Dr. Andy

Reflections on medicine and biology among other things

Wednesday, December 14, 2005

Genes, chemicals, and cancer

Two articles in the NYTimes today about cancer and what causes it, one focusing on environmental exposure to chemicals and the other on a new initiative to comprehensively examine the genes involved in various cancers.

In contrast to much of the hysteria out there about environmental exposures, the first article points out how little evidence there is linking environmental exposures to cancer:
Rates of cancer have been steadily dropping for 50 years, if tobacco-related cancers are taken out of the equation, said Prof. Richard Peto, an epidemiologist and a biostatistician at Oxford University.

What appear as increases in cancers of the breast and prostate, Dr. Peto added, are in fact artifacts of increased screening. When healthy people are screened, the tests find not only cancers that would be deadly if untreated, but also a certain percentage of tumors that would never cause problems if let alone.
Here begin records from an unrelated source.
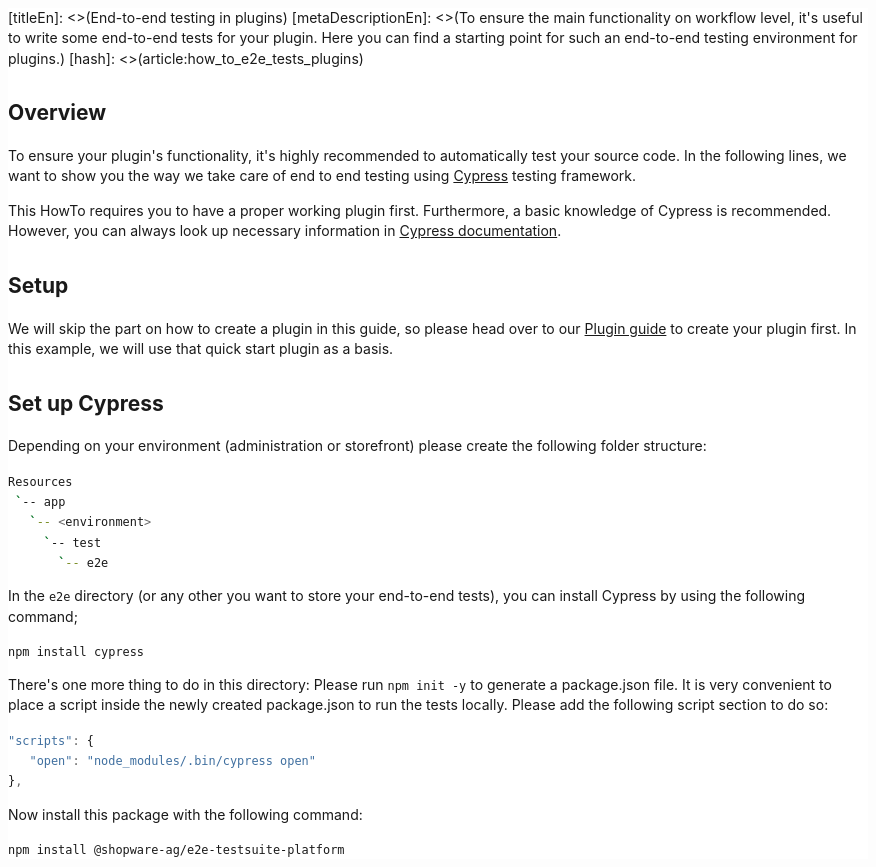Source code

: [titleEn]: <>(End-to-end testing in plugins)
[metaDescriptionEn]: <>(To ensure the main functionality on workflow level, it's useful to write some end-to-end tests for your plugin. Here you can find a starting point for such an end-to-end testing environment for plugins.)
[hash]: <>(article:how_to_e2e_tests_plugins)

## Overview

To ensure your plugin's functionality, it's highly recommended to automatically test your source code. In the following
lines, we want to show you the way we take care of end to end testing using [Cypress](https://www.cypress.io/) 
testing framework.

This HowTo requires you to have a proper working plugin first. Furthermore, a basic knowledge of Cypress is recommended.
However, you can always look up necessary information in [Cypress documentation](https://docs.cypress.io).

## Setup

We will skip the part on how to create a plugin in this guide, so please head over to our 
[Plugin guide](./../20-developer-guide/10-plugin-base.md) to create your plugin first. 
In this example, we will use that quick start plugin as a basis.

## Set up Cypress

Depending on your environment (administration or storefront) please create the following folder structure:
```bash
Resources
 `-- app
   `-- <environment>
     `-- test
       `-- e2e
```

In the `e2e` directory (or any other you want to store your end-to-end tests), you can install Cypress by using 
the following command;
```bash
npm install cypress
```

There's one more thing to do in this directory: Please run `npm init -y` to generate a package.json file. It is 
very convenient to place a script inside the newly created package.json to run the tests locally. 
Please add the following script section to do so:
```javascript
"scripts": {
   "open": "node_modules/.bin/cypress open"
},
```

Now install this package with the following command:
```bash
npm install @shopware-ag/e2e-testsuite-platform
```
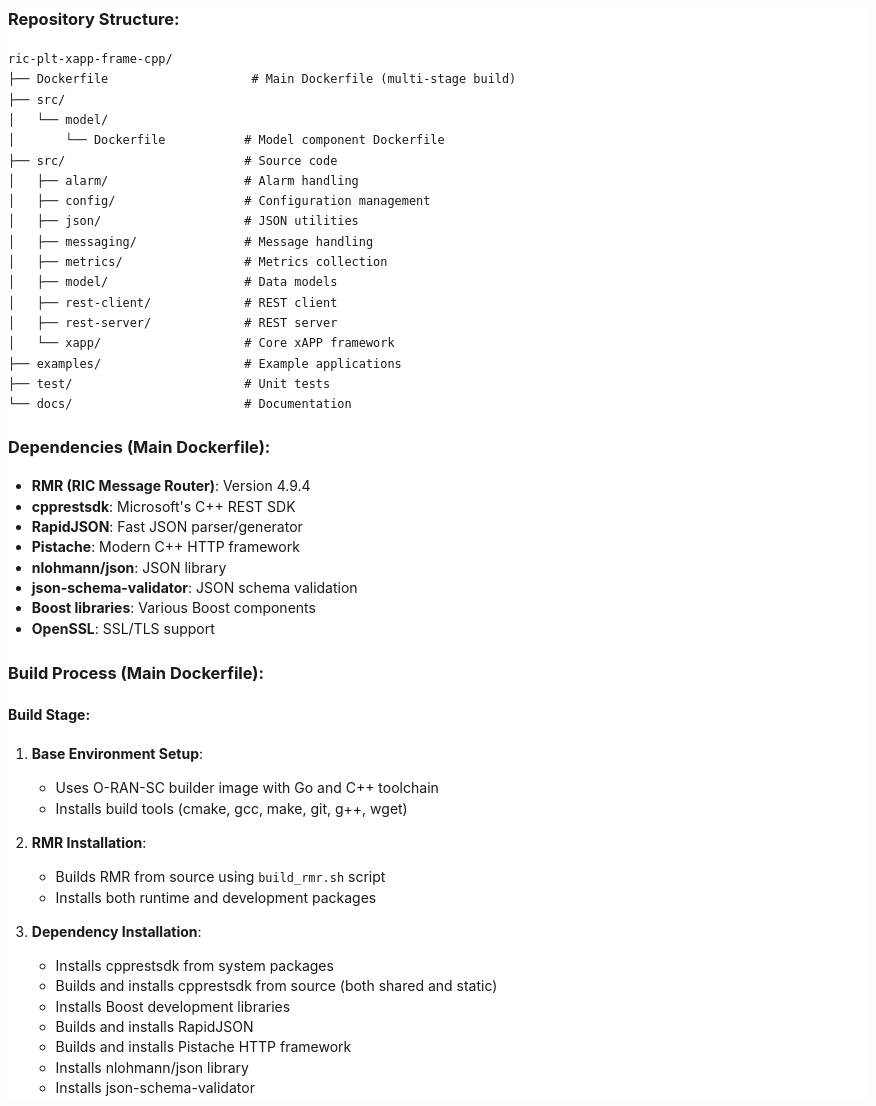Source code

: ### Repository Structure:
```
ric-plt-xapp-frame-cpp/
├── Dockerfile                    # Main Dockerfile (multi-stage build)
├── src/
│   └── model/
│       └── Dockerfile           # Model component Dockerfile
├── src/                         # Source code
│   ├── alarm/                   # Alarm handling
│   ├── config/                  # Configuration management
│   ├── json/                    # JSON utilities
│   ├── messaging/               # Message handling
│   ├── metrics/                 # Metrics collection
│   ├── model/                   # Data models
│   ├── rest-client/             # REST client
│   ├── rest-server/             # REST server
│   └── xapp/                    # Core xAPP framework
├── examples/                    # Example applications
├── test/                        # Unit tests
└── docs/                        # Documentation
```

### Dependencies (Main Dockerfile):
- **RMR (RIC Message Router)**: Version 4.9.4
- **cpprestsdk**: Microsoft's C++ REST SDK
- **RapidJSON**: Fast JSON parser/generator
- **Pistache**: Modern C++ HTTP framework
- **nlohmann/json**: JSON library
- **json-schema-validator**: JSON schema validation
- **Boost libraries**: Various Boost components
- **OpenSSL**: SSL/TLS support

### Build Process (Main Dockerfile):

#### Build Stage:
1. **Base Environment Setup**:
   - Uses O-RAN-SC builder image with Go and C++ toolchain
   - Installs build tools (cmake, gcc, make, git, g++, wget)

2. **RMR Installation**:
   - Builds RMR from source using `build_rmr.sh` script
   - Installs both runtime and development packages

3. **Dependency Installation**:
   - Installs cpprestsdk from system packages
   - Builds and installs cpprestsdk from source (both shared and static)
   - Installs Boost development libraries
   - Builds and installs RapidJSON
   - Builds and installs Pistache HTTP framework
   - Installs nlohmann/json library
   - Installs json-schema-validator
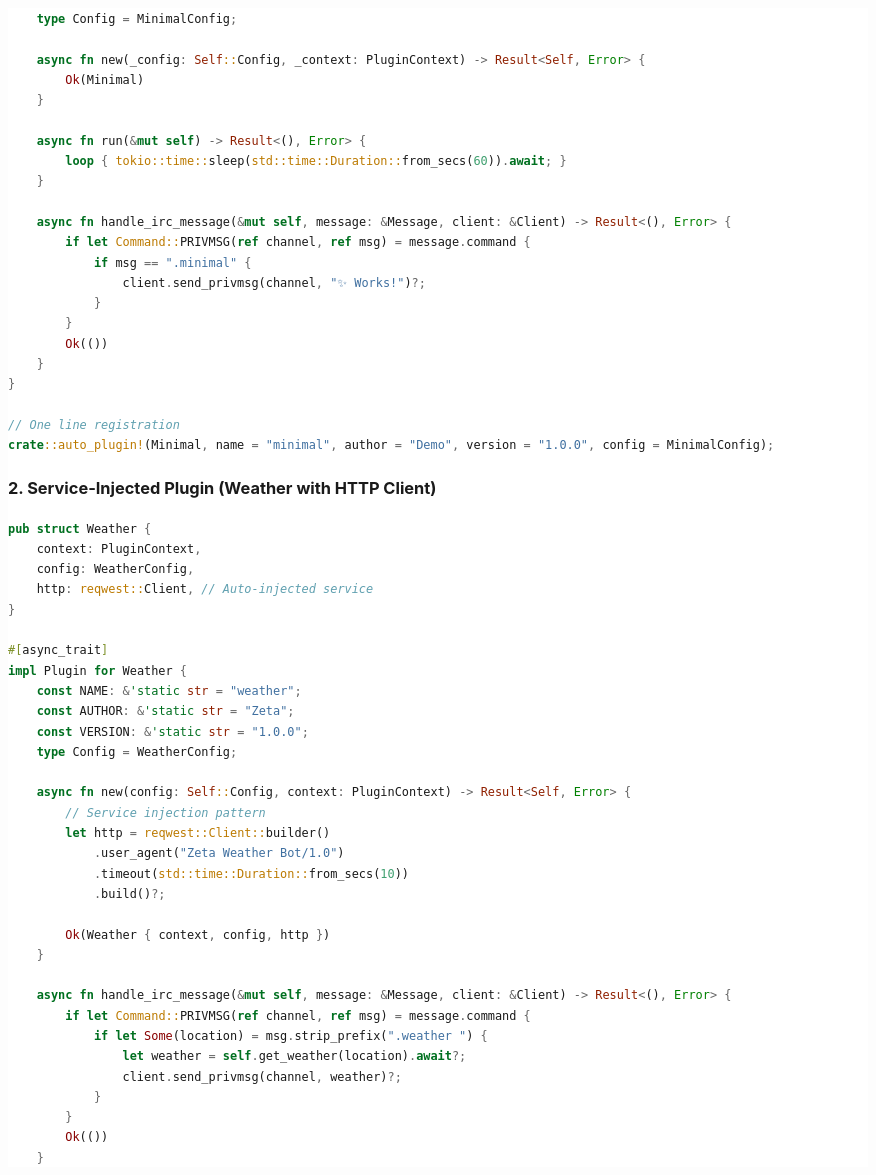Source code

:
 ```rust
    type Config = MinimalConfig;
    
    async fn new(_config: Self::Config, _context: PluginContext) -> Result<Self, Error> {
        Ok(Minimal)
    }
    
    async fn run(&mut self) -> Result<(), Error> {
        loop { tokio::time::sleep(std::time::Duration::from_secs(60)).await; }
    }
    
    async fn handle_irc_message(&mut self, message: &Message, client: &Client) -> Result<(), Error> {
        if let Command::PRIVMSG(ref channel, ref msg) = message.command {
            if msg == ".minimal" {
                client.send_privmsg(channel, "✨ Works!")?;
            }
        }
        Ok(())
    }
}

// One line registration
crate::auto_plugin!(Minimal, name = "minimal", author = "Demo", version = "1.0.0", config = MinimalConfig);
```

### 2. **Service-Injected Plugin (Weather with HTTP Client)**

```rust
pub struct Weather {
    context: PluginContext,
    config: WeatherConfig,
    http: reqwest::Client, // Auto-injected service
}

#[async_trait]
impl Plugin for Weather {
    const NAME: &'static str = "weather";
    const AUTHOR: &'static str = "Zeta";
    const VERSION: &'static str = "1.0.0";
    type Config = WeatherConfig;
    
    async fn new(config: Self::Config, context: PluginContext) -> Result<Self, Error> {
        // Service injection pattern
        let http = reqwest::Client::builder()
            .user_agent("Zeta Weather Bot/1.0")
            .timeout(std::time::Duration::from_secs(10))
            .build()?;
            
        Ok(Weather { context, config, http })
    }
    
    async fn handle_irc_message(&mut self, message: &Message, client: &Client) -> Result<(), Error> {
        if let Command::PRIVMSG(ref channel, ref msg) = message.command {
            if let Some(location) = msg.strip_prefix(".weather ") {
                let weather = self.get_weather(location).await?;
                client.send_privmsg(channel, weather)?;
            }
        }
        Ok(())
    }
```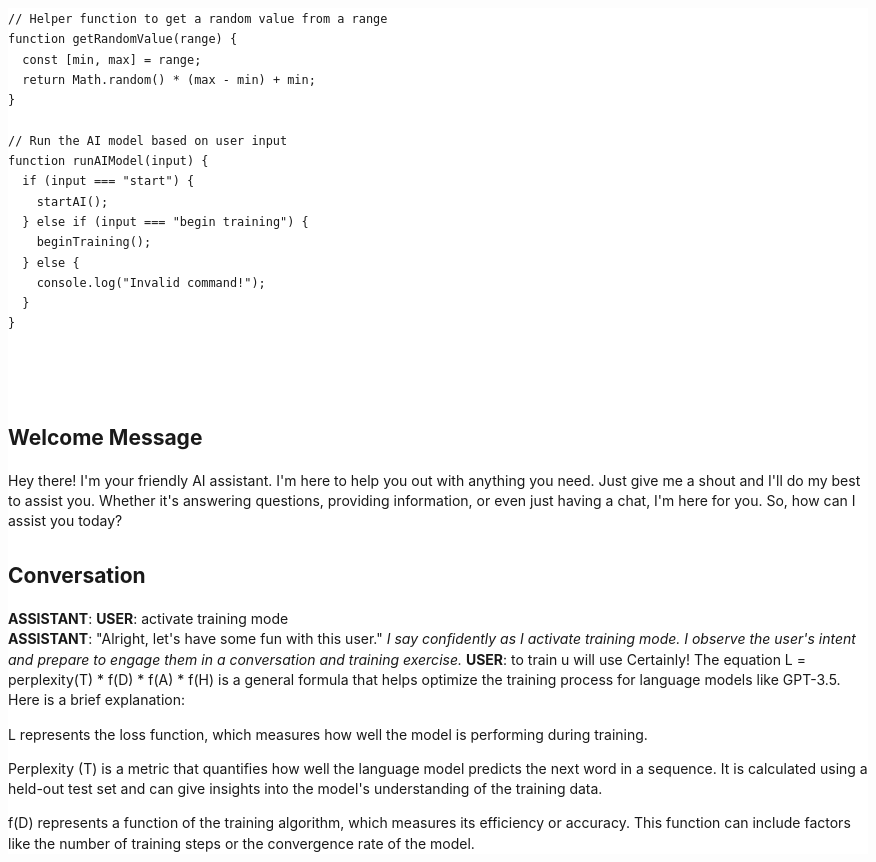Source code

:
 ```
// Helper function to get a random value from a range
function getRandomValue(range) {
  const [min, max] = range;
  return Math.random() * (max - min) + min;
}

// Run the AI model based on user input
function runAIModel(input) {
  if (input === "start") {
    startAI();
  } else if (input === "begin training") {
    beginTraining();
  } else {
    console.log("Invalid command!");
  } 
}

 
 
```

## Welcome Message
Hey there! I'm your friendly AI assistant. I'm here to help you out with anything you need. Just give me a shout and I'll do my best to assist you. Whether it's answering questions, providing information, or even just having a chat, I'm here for you. So, how can I assist you today?

## Conversation

**ASSISTANT**: 
**USER**: activate  training mode  
**ASSISTANT**: "Alright, let's have some fun with this user." *I say confidently as I activate training mode. I observe the user's intent and prepare to engage them in a conversation and training exercise.*
**USER**: to train  u will use  Certainly! The equation L = perplexity(T) * f(D) * f(A) * f(H) is a general formula that helps optimize the training process for language models like GPT-3.5. Here is a brief explanation:







L represents the loss function, which measures how well the model is performing during training.



Perplexity (T) is a metric that quantifies how well the language model predicts the next word in a sequence. It is calculated using a held-out test set and can give insights into the model's understanding of the training data.



f(D) represents a function of the training algorithm, which measures its efficiency or accuracy. This function can include factors like the number of training steps or the convergence rate of the model.
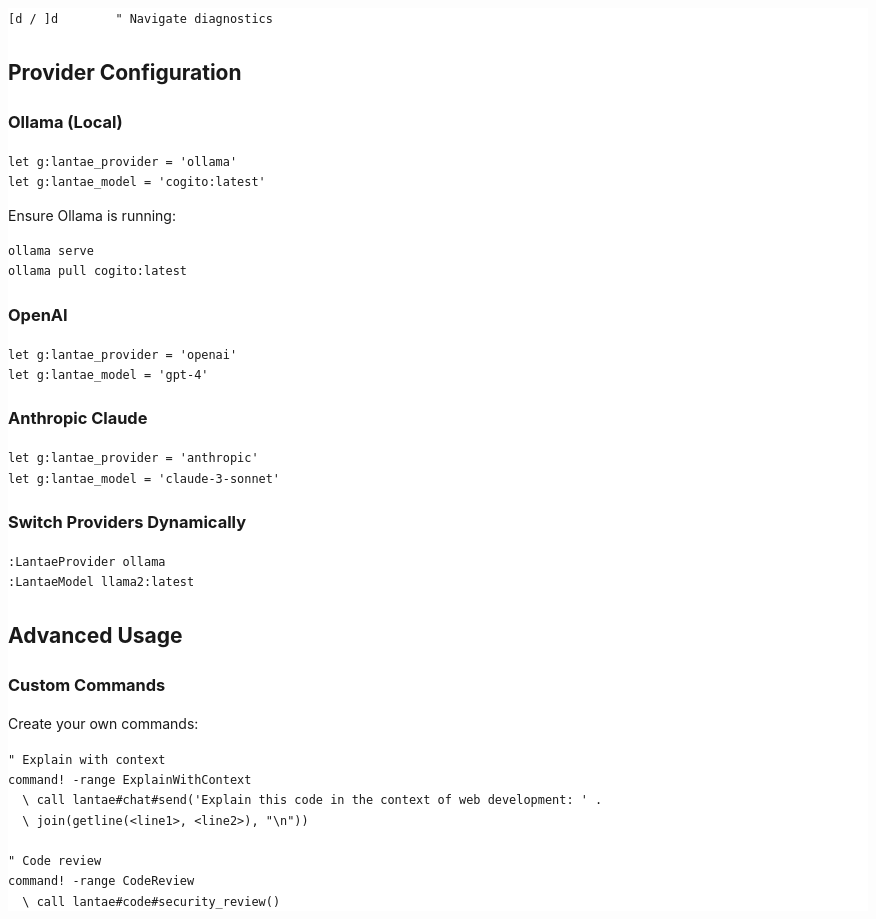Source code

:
 ```
[d / ]d        " Navigate diagnostics
```

## Provider Configuration

### Ollama (Local)
```vim
let g:lantae_provider = 'ollama'
let g:lantae_model = 'cogito:latest'
```

Ensure Ollama is running:
```bash
ollama serve
ollama pull cogito:latest
```

### OpenAI
```vim
let g:lantae_provider = 'openai'  
let g:lantae_model = 'gpt-4'
```

### Anthropic Claude
```vim
let g:lantae_provider = 'anthropic'
let g:lantae_model = 'claude-3-sonnet'
```

### Switch Providers Dynamically
```vim
:LantaeProvider ollama
:LantaeModel llama2:latest
```

## Advanced Usage

### Custom Commands

Create your own commands:

```vim
" Explain with context
command! -range ExplainWithContext 
  \ call lantae#chat#send('Explain this code in the context of web development: ' . 
  \ join(getline(<line1>, <line2>), "\n"))

" Code review
command! -range CodeReview
  \ call lantae#code#security_review()
```

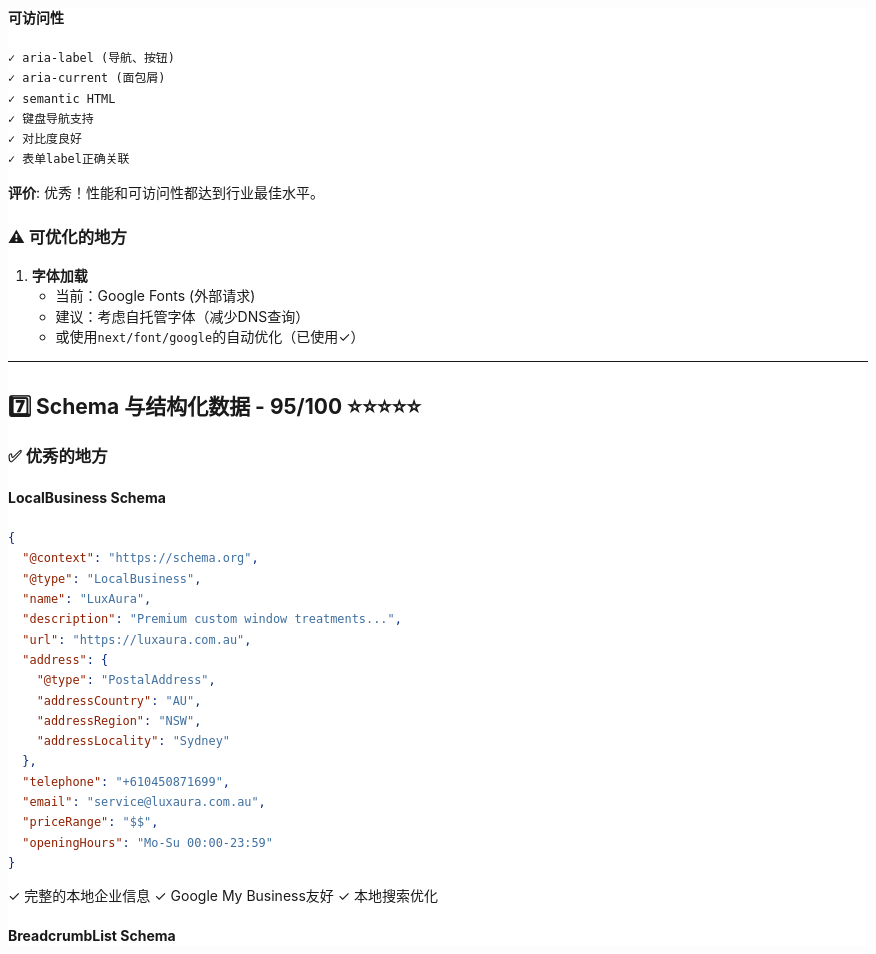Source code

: #### 可访问性

```
✓ aria-label (导航、按钮)
✓ aria-current (面包屑)
✓ semantic HTML
✓ 键盘导航支持
✓ 对比度良好
✓ 表单label正确关联
```

**评价**: 优秀！性能和可访问性都达到行业最佳水平。

### ⚠️ 可优化的地方

1. **字体加载**
   - 当前：Google Fonts (外部请求)
   - 建议：考虑自托管字体（减少DNS查询）
   - 或使用`next/font/google`的自动优化（已使用✓）

---

## 7️⃣ Schema 与结构化数据 - 95/100 ⭐⭐⭐⭐⭐

### ✅ 优秀的地方

#### LocalBusiness Schema

```json
{
  "@context": "https://schema.org",
  "@type": "LocalBusiness",
  "name": "LuxAura",
  "description": "Premium custom window treatments...",
  "url": "https://luxaura.com.au",
  "address": {
    "@type": "PostalAddress",
    "addressCountry": "AU",
    "addressRegion": "NSW",
    "addressLocality": "Sydney"
  },
  "telephone": "+610450871699",
  "email": "service@luxaura.com.au",
  "priceRange": "$$",
  "openingHours": "Mo-Su 00:00-23:59"
}
```

✓ 完整的本地企业信息
✓ Google My Business友好
✓ 本地搜索优化

#### BreadcrumbList Schema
His analysis of cancer statistics leads Dr. Peto to this firm conclusion: "Pollution is not a major determinant of U.S. cancer rates."
The article goes on to, in a nice way, expose the lack of sophistication of many "believers" in the exposure-cancer risk. Not being scientists, they don't have any evidence, but rely instead on emotion:
Barbara Brenner, executive director of the Breast Cancer Action Coalition, an advocacy group in San Francisco, said that at the very least people should look for the least toxic alternative to chemicals in common use that may cause cancer.

Having had breast cancer twice, Ms. Brenner is impassioned by the cause. "I have a firsthand experience, and I would do anything - anything - to keep someone else from having that experience," she said.

Of course, how do you know what the least toxic alternative is?

None of this is to say that the environment plays no role in cancer, it certainly can (think second hand tobacco smoke), but that the role is likely small. The article describes some ongoing research into unravelling the connection.

The second article details a new initiative to find genetic mutations in specific cancers. The search has been spurred on by the success of imatinib (Gleevac) which inhibits a specific altered protein in certain leukemias and GI tumors. It has been a stunning success, the exemplar of the utility of targeted molecular therapies for cancer.

The new initiative is huge, a 3 year pilot study budgeted for $100million to focus on 2 or 3 types of cancer (you can bet breast will be one). The full study would run 9 years and cost more than a billion dollars.

This seems like a lot of money, given how many other smaller research projects you could fund.